Our tasting started at 3pm and TimmyC and I had become experts at timing small portions of snacks before our late lunches. I was under the illusion that exchanging money in the city wouldn’t take too long and I would easily make it to the Museum for our appointment but I had not accounted for a frustratingly long wait behind a customer who hadn’t properly transfer funds between accounts (or something to that effect) which left me frustrated and very late to my tasting at the National Museum of Australia.
I was embarrassing late which was forgiven for I was the ‘bride-to-be’ but that didn’t ease my mind at all as I panted across the museum into the cafe to find TimmyC sitting outside on a balcony with perfect panoramic views of the lake facing the National Library. Anthony, the venue manager of Broadbean Catering was super nice and didn’t even seem annoyed when he went to inform the kitchen of my late arrival. We were offered beverages but we politely declined and stuck with chilled water. A simple set up but the views made up for it.
Each dish came on its own which kept everything hot and we both were able to eat from the same plate giving our views at the same time.
Sneak peek of our meal at the National Museum.
Entrees~


Confit duck leg with roasted potato and pears and verjuice glaze. The duck was crispy and looked perfectly glazed in the pear and verjuice jus, but when I looked for the distinct duck flavours in the meat and skin, I couldn’t find it. The pear glaze was sticky and delicious but it left the potatoes rather sweet which I thought would have leant itself better towards a dessert. Comparatively to the food we had been served so far, it was a bit disappointing.

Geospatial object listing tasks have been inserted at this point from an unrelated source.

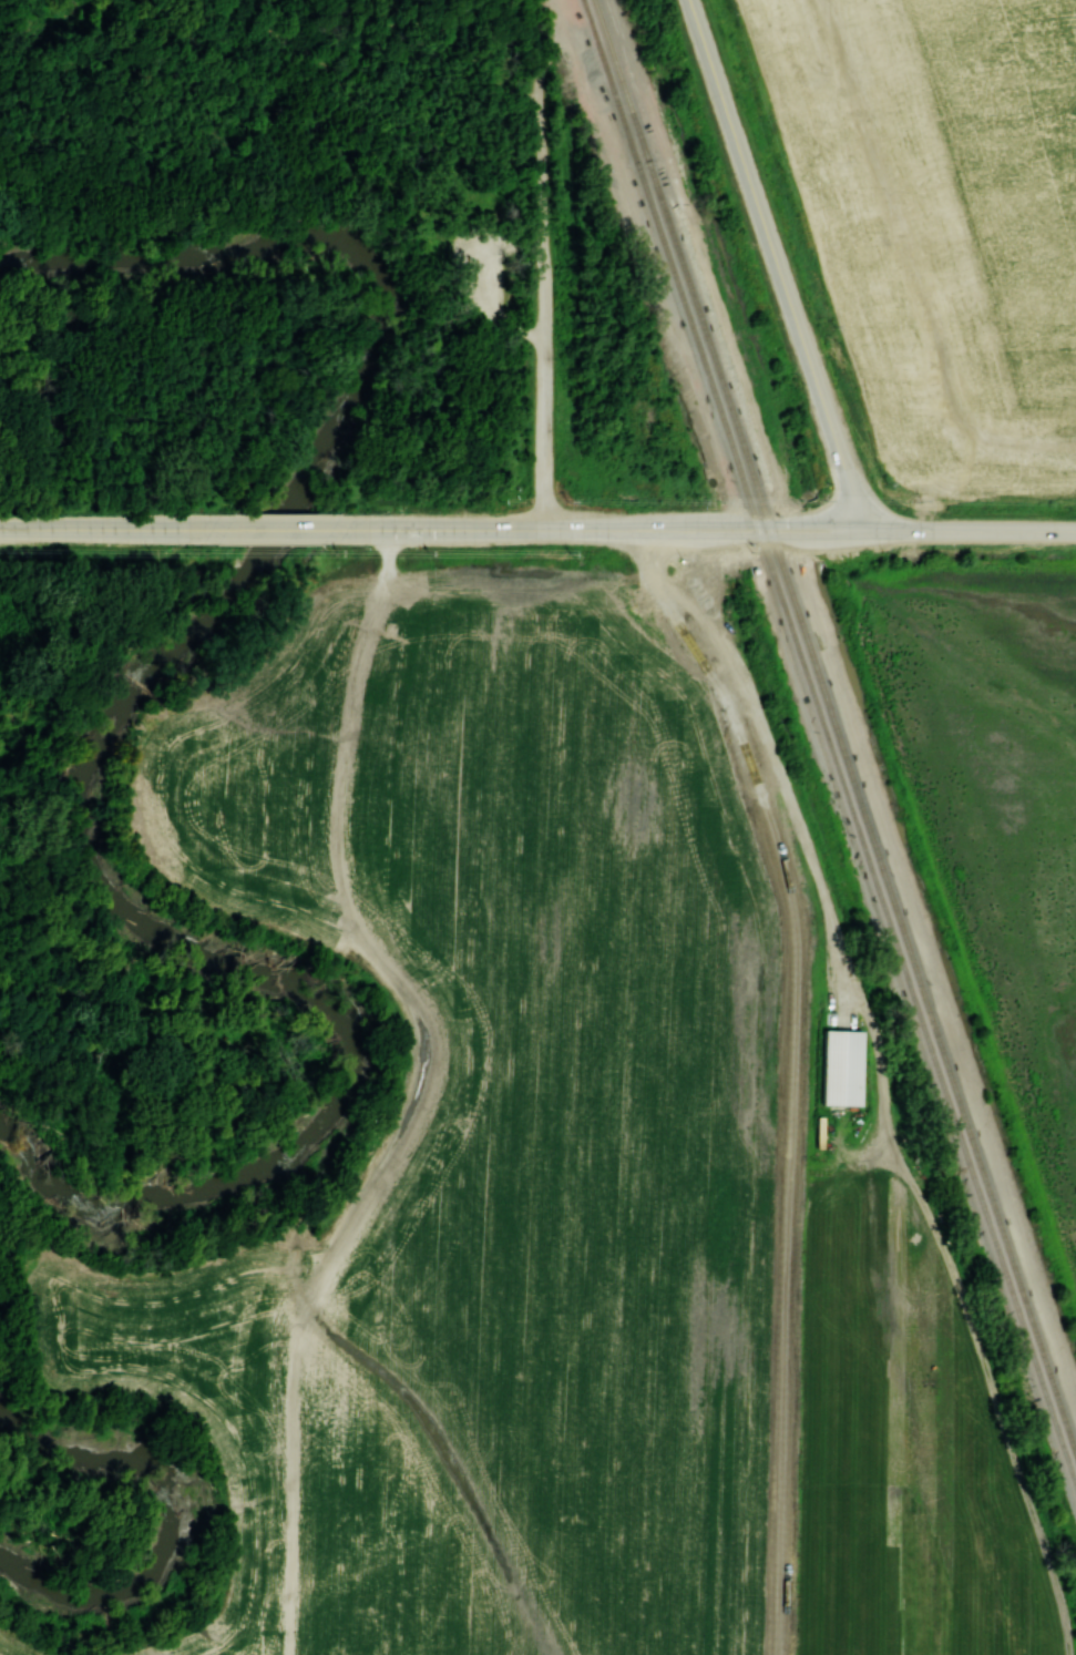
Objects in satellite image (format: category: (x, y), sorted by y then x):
road: (230, 3)
road: (233, 3)
road: (423, 22)
road: (367, 105)
road: (540, 134)
park: (640, 172)
railway: (670, 261)
road: (777, 263)
parking lot: (480, 268)
road: (482, 272)
park: (220, 341)
road: (542, 387)
road: (706, 523)
road: (806, 523)
park: (703, 525)
road: (106, 528)
road: (279, 528)
road: (501, 528)
road: (965, 529)
road: (756, 533)
river: (106, 720)
railway: (838, 723)
railway: (916, 1004)
building: (841, 1066)
road: (791, 1079)
river: (168, 1513)

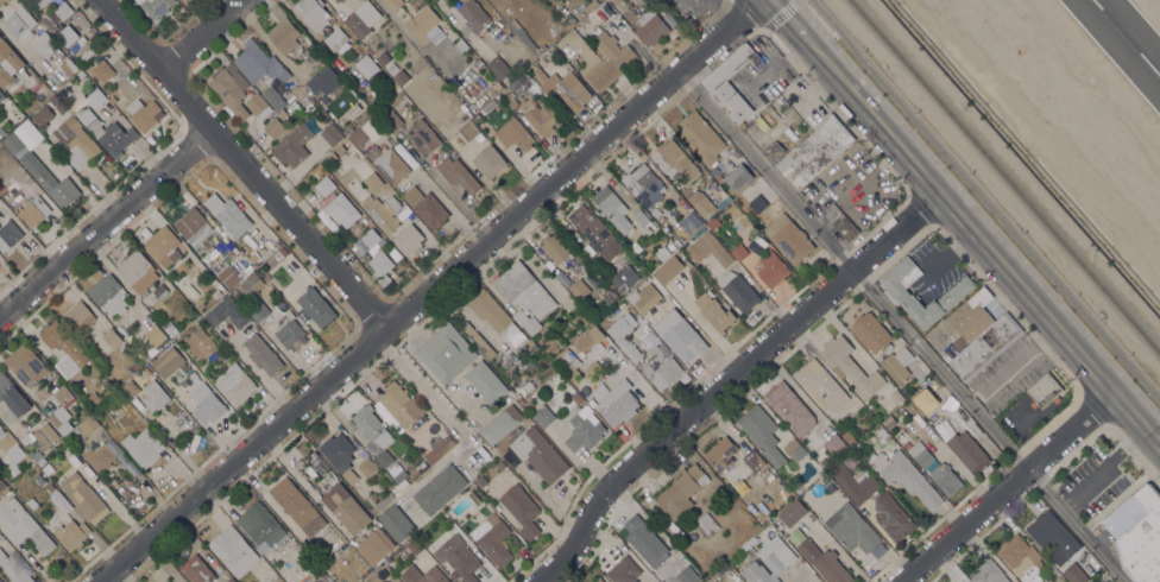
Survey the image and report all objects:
building: (341, 1)
building: (38, 3)
building: (394, 4)
building: (155, 6)
building: (63, 10)
building: (313, 13)
building: (473, 14)
building: (362, 18)
road: (783, 18)
building: (18, 21)
building: (49, 23)
building: (425, 25)
building: (651, 28)
building: (284, 34)
building: (67, 35)
road: (201, 35)
building: (335, 37)
building: (526, 38)
airport runway: (1126, 38)
building: (460, 45)
building: (49, 48)
building: (9, 54)
building: (383, 57)
building: (314, 58)
building: (609, 61)
building: (258, 63)
building: (70, 66)
building: (392, 67)
building: (498, 67)
building: (103, 70)
building: (539, 74)
building: (23, 75)
building: (400, 76)
building: (5, 77)
building: (324, 81)
building: (496, 85)
building: (533, 87)
building: (230, 88)
building: (489, 91)
building: (572, 91)
building: (1, 95)
building: (726, 95)
building: (96, 97)
building: (512, 98)
airport: (1073, 99)
building: (275, 100)
building: (53, 101)
building: (257, 105)
building: (13, 111)
building: (144, 114)
building: (42, 115)
building: (475, 117)
building: (542, 117)
building: (392, 121)
building: (275, 127)
building: (468, 130)
building: (1, 131)
building: (368, 131)
building: (108, 133)
building: (332, 134)
building: (514, 134)
building: (423, 137)
building: (700, 137)
building: (72, 141)
building: (293, 145)
building: (340, 149)
building: (817, 149)
building: (774, 150)
building: (331, 158)
building: (489, 161)
building: (674, 161)
building: (39, 163)
building: (388, 163)
road: (243, 165)
road: (765, 171)
building: (459, 174)
railway: (1005, 176)
building: (738, 177)
building: (719, 178)
building: (373, 181)
building: (326, 184)
building: (644, 185)
road: (985, 201)
building: (701, 202)
building: (758, 203)
building: (426, 207)
building: (612, 208)
building: (342, 209)
building: (34, 211)
building: (382, 211)
building: (656, 212)
building: (228, 215)
road: (953, 215)
building: (644, 221)
building: (691, 221)
building: (840, 221)
building: (713, 222)
road: (106, 225)
building: (193, 226)
building: (592, 228)
building: (8, 234)
building: (370, 237)
building: (789, 238)
building: (408, 239)
building: (162, 245)
building: (555, 248)
building: (712, 248)
building: (663, 251)
building: (739, 252)
building: (280, 253)
building: (253, 256)
building: (381, 262)
building: (771, 268)
building: (668, 269)
building: (137, 271)
building: (207, 273)
building: (228, 275)
building: (623, 277)
building: (562, 279)
building: (252, 284)
building: (524, 289)
building: (579, 289)
building: (738, 290)
building: (958, 290)
building: (160, 291)
road: (429, 291)
building: (109, 295)
building: (236, 295)
building: (644, 297)
building: (607, 300)
building: (316, 306)
building: (258, 310)
building: (614, 310)
building: (227, 312)
building: (714, 312)
building: (78, 315)
building: (497, 317)
building: (972, 318)
building: (526, 321)
building: (144, 322)
building: (170, 329)
building: (290, 331)
building: (872, 333)
building: (625, 335)
building: (679, 335)
building: (156, 336)
building: (112, 337)
building: (588, 339)
building: (479, 342)
building: (199, 343)
building: (985, 347)
building: (64, 348)
building: (1008, 350)
building: (445, 351)
building: (262, 354)
building: (145, 356)
building: (167, 361)
building: (109, 362)
building: (530, 363)
building: (568, 363)
building: (897, 363)
building: (135, 364)
building: (26, 365)
building: (850, 366)
building: (593, 367)
building: (661, 367)
building: (92, 368)
road: (939, 369)
building: (145, 371)
building: (486, 382)
road: (726, 382)
building: (234, 383)
building: (820, 385)
building: (528, 386)
building: (130, 388)
building: (1044, 391)
road: (429, 394)
building: (13, 395)
building: (154, 396)
building: (896, 396)
building: (577, 398)
building: (616, 401)
building: (206, 403)
building: (400, 404)
building: (584, 405)
building: (790, 408)
road: (1129, 408)
building: (62, 410)
building: (956, 413)
building: (544, 416)
building: (79, 418)
building: (526, 421)
building: (889, 422)
building: (501, 423)
building: (88, 424)
building: (0, 426)
building: (584, 431)
building: (374, 433)
building: (761, 433)
building: (45, 434)
building: (846, 434)
road: (1152, 434)
building: (507, 440)
building: (834, 443)
building: (439, 445)
building: (143, 446)
building: (12, 447)
building: (794, 449)
building: (967, 450)
building: (918, 452)
building: (36, 454)
building: (339, 454)
building: (539, 454)
building: (720, 454)
building: (99, 457)
building: (753, 460)
building: (877, 460)
building: (41, 461)
building: (823, 462)
building: (500, 464)
building: (368, 466)
road: (1104, 466)
building: (47, 468)
building: (468, 469)
building: (396, 472)
building: (40, 478)
building: (910, 478)
building: (945, 479)
building: (480, 481)
building: (1, 485)
building: (50, 486)
road: (1008, 486)
building: (830, 487)
building: (439, 488)
building: (859, 489)
building: (681, 491)
building: (84, 497)
building: (475, 497)
building: (60, 501)
building: (382, 502)
building: (297, 505)
building: (346, 508)
building: (521, 509)
building: (792, 512)
building: (892, 517)
building: (396, 521)
building: (706, 524)
road: (1078, 524)
building: (23, 526)
building: (261, 526)
building: (851, 527)
building: (72, 534)
building: (1053, 537)
building: (493, 538)
building: (1143, 540)
building: (645, 541)
building: (748, 543)
building: (375, 545)
building: (413, 545)
building: (234, 551)
building: (458, 557)
building: (1021, 558)
building: (307, 559)
building: (388, 560)
building: (769, 561)
building: (824, 562)
building: (14, 569)
building: (197, 570)
building: (623, 570)
building: (989, 572)
building: (381, 573)
building: (1075, 573)
building: (423, 574)
building: (454, 574)
building: (687, 574)
building: (1, 580)
building: (167, 580)
building: (230, 580)
building: (598, 580)
building: (1049, 580)
building: (961, 581)
building: (962, 581)
building: (1045, 581)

Porcini mushroom risotto cakes, with peperonata and cress salad (v). Now everything sounds good on paper but Tim and I agreed that this vegetarian dish sounded particularly good. It was perfectly executed with a wickedly delicious crispy exterior encasing an amazing risotto that I think even the non-mushroom likers would happily eat. It was served with peperonata giving it an extra bit of sweetness with every bite.
Beautiful risotto with a crispy coating.
Desserts~ The desserts were arriving as I was still eating my main portion but I didn’t mind. I continued bites of my risotto cakes between tastings of dessert which would probably disgust most people who can’t flick back and forth. TimmyC was excited as he has probably spent most of his life waiting for dessert as I finish eating so this was the best of both worlds. I couldn’t help but wonder if the dishes would have come so fast (not too rushed though) if I had arrived on time.


Potential wedding venue: National Museum of Australia
Caterer: Broadbean catering
Time of tasting: 3pm
Price of tasting: $40.00 per dish that we chose, although this would be taken off our final invoice if we chose to have our wedding here. Of course we chose three courses for two people so our total was $120.00 pp.